*** Opening Data section ***

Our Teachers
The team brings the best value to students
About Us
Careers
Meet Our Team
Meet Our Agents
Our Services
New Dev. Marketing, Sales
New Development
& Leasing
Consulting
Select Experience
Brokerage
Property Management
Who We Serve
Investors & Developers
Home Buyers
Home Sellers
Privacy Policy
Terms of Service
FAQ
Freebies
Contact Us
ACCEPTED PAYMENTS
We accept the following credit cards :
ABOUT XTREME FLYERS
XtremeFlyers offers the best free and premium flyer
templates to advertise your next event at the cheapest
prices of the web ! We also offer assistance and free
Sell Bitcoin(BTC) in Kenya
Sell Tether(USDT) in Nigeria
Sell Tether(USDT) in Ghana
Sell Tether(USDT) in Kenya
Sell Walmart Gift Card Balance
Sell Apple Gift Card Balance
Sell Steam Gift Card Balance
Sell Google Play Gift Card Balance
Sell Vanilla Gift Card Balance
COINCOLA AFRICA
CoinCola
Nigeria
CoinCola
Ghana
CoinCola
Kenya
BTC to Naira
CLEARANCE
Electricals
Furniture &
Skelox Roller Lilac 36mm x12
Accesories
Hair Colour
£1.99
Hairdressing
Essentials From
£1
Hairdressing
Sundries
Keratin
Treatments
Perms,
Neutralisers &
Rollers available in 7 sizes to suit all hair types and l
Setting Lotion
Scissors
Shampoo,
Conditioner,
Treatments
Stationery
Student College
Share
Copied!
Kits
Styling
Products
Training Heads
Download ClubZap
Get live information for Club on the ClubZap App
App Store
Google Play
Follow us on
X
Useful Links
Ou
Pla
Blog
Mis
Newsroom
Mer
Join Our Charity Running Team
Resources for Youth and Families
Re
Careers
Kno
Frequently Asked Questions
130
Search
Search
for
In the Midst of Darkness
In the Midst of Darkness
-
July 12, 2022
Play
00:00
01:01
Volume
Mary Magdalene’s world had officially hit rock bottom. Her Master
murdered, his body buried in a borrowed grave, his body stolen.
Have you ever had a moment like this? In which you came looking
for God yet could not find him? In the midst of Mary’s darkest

*** Closing Data section ***

Retype the complete listing exactly.

Solved exercise:
Our Teachers
The team brings the best value to students
About Us
Careers
Meet Our Team
Meet Our Agents
Our Services
New Dev. Marketing, Sales
New Development
& Leasing
Consulting
Select Experience
Brokerage
Property Management
Who We Serve
Investors & Developers
Home Buyers
Home Sellers
Privacy Policy
Terms of Service
FAQ
Freebies
Contact Us
ACCEPTED PAYMENTS
We accept the following credit cards :
ABOUT XTREME FLYERS
XtremeFlyers offers the best free and premium flyer
templates to advertise your next event at the cheapest
prices of the web ! We also offer assistance and free
Sell Bitcoin(BTC) in Kenya
Sell Tether(USDT) in Nigeria
Sell Tether(USDT) in Ghana
Sell Tether(USDT) in Kenya
Sell Walmart Gift Card Balance
Sell Apple Gift Card Balance
Sell Steam Gift Card Balance
Sell Google Play Gift Card Balance
Sell Vanilla Gift Card Balance
COINCOLA AFRICA
CoinCola
Nigeria
CoinCola
Ghana
CoinCola
Kenya
BTC to Naira
CLEARANCE
Electricals
Furniture &
Skelox Roller Lilac 36mm x12
Accesories
Hair Colour
£1.99
Hairdressing
Essentials From
£1
Hairdressing
Sundries
Keratin
Treatments
Perms,
Neutralisers &
Rollers available in 7 sizes to suit all hair types and l
Setting Lotion
Scissors
Shampoo,
Conditioner,
Treatments
Stationery
Student College
Share
Copied!
Kits
Styling
Products
Training Heads
Download ClubZap
Get live information for Club on the ClubZap App
App Store
Google Play
Follow us on
X
Useful Links
Ou
Pla
Blog
Mis
Newsroom
Mer
Join Our Charity Running Team
Resources for Youth and Families
Re
Careers
Kno
Frequently Asked Questions
130
Search
Search
for
In the Midst of Darkness
In the Midst of Darkness
-
July 12, 2022
Play
00:00
01:01
Volume
Mary Magdalene’s world had officially hit rock bottom. Her Master
murdered, his body buried in a borrowed grave, his body stolen.
Have you ever had a moment like this? In which you came looking
for God yet could not find him? In the midst of Mary’s darkest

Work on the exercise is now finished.